Unrelated consultation in East London has also revealed that residents are very keen that the emergency services are involved in planning LTNs. There have been requests for more to be done to tackle through traffic: sometimes residents fear that the punitive measures that are inflicted upon them just clear the way for others to drive through their boroughs into central London or to drive across the capital.
East London residents have also spoken about how some of them are using cars to help vulnerable people travel during the pandemic, when it can be risky to use public transport, and to collect shopping and medicines for those who are staying at home.
Residents who gave their views to the NatCen researchers included those who had welcomed LTNs in their areas – and those who had hated them. Residents were given information about LTNs and what they were trying to achieve: around half of the residents then changed their views, and other half did not. Here are some of the residents’ responses.

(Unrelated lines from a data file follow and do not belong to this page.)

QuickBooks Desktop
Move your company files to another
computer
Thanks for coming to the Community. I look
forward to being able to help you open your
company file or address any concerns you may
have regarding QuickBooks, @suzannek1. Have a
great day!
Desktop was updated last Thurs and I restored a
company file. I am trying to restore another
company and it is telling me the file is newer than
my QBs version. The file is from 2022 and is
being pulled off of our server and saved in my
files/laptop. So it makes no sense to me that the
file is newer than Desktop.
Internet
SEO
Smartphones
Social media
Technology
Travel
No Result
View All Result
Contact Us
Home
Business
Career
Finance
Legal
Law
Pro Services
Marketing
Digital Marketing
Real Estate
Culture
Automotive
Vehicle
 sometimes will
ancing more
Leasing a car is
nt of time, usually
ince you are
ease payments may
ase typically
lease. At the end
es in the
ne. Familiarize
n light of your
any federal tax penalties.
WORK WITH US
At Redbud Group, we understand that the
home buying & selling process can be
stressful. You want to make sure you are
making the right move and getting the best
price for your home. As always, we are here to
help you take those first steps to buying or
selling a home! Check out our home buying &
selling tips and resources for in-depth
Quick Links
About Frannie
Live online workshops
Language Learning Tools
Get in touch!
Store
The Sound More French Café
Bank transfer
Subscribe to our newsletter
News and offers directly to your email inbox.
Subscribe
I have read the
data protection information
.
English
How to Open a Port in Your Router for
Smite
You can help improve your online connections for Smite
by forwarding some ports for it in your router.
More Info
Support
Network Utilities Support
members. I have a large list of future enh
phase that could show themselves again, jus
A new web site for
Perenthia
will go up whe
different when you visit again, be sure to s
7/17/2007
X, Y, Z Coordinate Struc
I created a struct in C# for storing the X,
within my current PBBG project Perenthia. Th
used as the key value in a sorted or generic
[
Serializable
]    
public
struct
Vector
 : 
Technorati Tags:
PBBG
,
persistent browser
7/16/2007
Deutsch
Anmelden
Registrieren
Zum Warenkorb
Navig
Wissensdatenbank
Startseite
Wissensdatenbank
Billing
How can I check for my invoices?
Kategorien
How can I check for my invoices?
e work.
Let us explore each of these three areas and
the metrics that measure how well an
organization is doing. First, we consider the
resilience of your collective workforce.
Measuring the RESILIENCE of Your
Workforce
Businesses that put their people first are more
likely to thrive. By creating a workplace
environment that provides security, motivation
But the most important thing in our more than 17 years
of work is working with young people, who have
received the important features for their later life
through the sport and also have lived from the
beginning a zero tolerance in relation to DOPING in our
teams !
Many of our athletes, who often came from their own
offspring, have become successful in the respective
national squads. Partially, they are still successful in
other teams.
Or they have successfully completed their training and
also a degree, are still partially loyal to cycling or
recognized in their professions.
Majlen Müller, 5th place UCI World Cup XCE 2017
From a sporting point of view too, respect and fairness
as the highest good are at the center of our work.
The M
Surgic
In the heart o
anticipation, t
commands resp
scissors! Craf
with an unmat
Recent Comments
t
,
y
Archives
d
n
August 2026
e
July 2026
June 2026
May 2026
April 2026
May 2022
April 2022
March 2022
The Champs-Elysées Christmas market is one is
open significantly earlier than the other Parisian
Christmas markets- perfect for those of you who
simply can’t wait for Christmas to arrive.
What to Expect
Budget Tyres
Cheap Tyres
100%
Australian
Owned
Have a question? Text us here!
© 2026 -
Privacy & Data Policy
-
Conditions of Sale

●“After taking part last night I feel a lot more educated about LTNs and their purpose. I think they can really help the local community, reduce pollution, asthma in younger children and make the streets and roads nearby to me safer for everybody. I fully support LTNs in my area and other areas but it has to be a co-ordinated effort, so all the different London boroughs come [together] to get LTNs working properly.”
●“Yes [my views have changed], I was completely supportive of LTNs before this session but now understand from other participants that there are negative impacts of LTNs for some residents who live in the surrounding area.”
●“I now have a better understanding of LTNs however my view has not changed completely about introducing them. I believe other measures should be implemented before LTNs, particularly in urban areas.”
●“It’s nice in theory but in reality we don’t have all the other measures to go with it that would actually improve how we’re going to get somewhere.”
We do have to tackle the pollution coming from traffic. However, plans cooked up in Town Halls and imposed on residents will not be a quick fix.